- _Dataset entries_
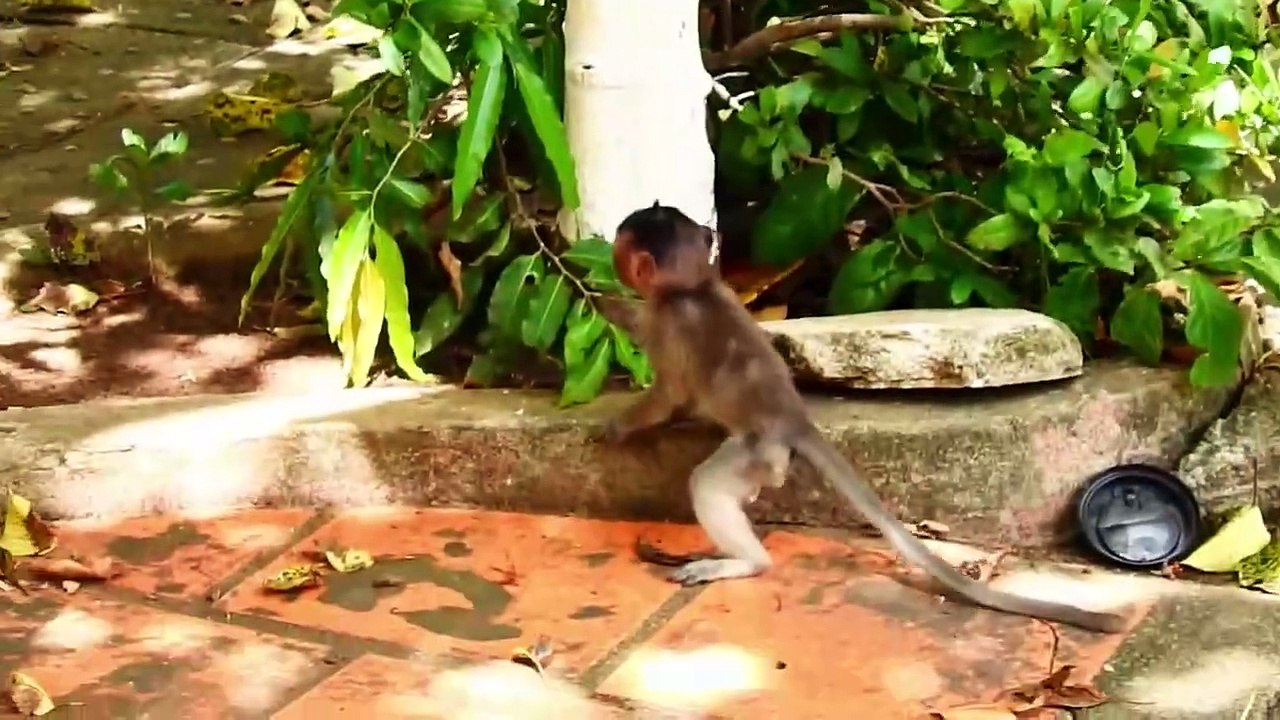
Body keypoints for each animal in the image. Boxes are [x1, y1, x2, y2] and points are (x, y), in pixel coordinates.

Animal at [594, 202, 1130, 634]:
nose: (611, 252)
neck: (698, 287)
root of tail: (796, 421)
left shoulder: (667, 324)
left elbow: (670, 394)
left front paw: (619, 419)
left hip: (759, 454)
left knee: (708, 486)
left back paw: (746, 563)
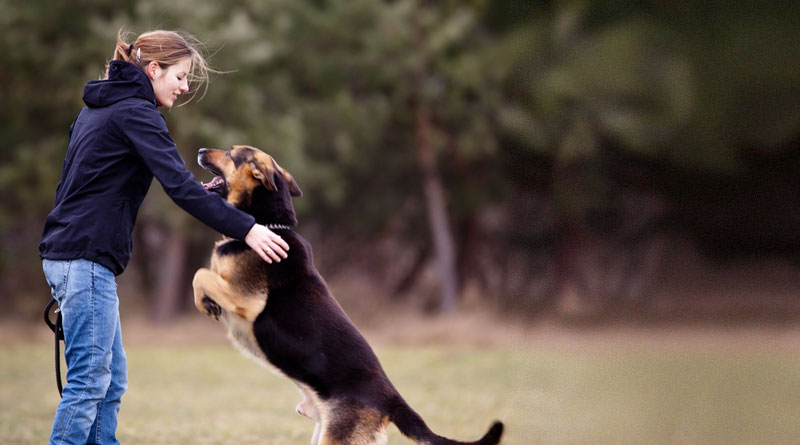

- _WORK ITEM_
Please reproduce the entries above line by line, exactly, leaving out each image.

- _REPLY TO THE EXERCISE_
Body keypoints for each animal in the image. Boxes are [x1, y1, x2, y2] and points are (x, y), in pixel coordinates.

Animal at [594, 202, 1130, 634]:
nose: (611, 252)
neck: (698, 287)
root of tail: (796, 421)
left shoulder: (667, 324)
left elbow: (670, 394)
left front paw: (619, 419)
left hip: (759, 454)
left knee: (708, 486)
left back paw: (746, 563)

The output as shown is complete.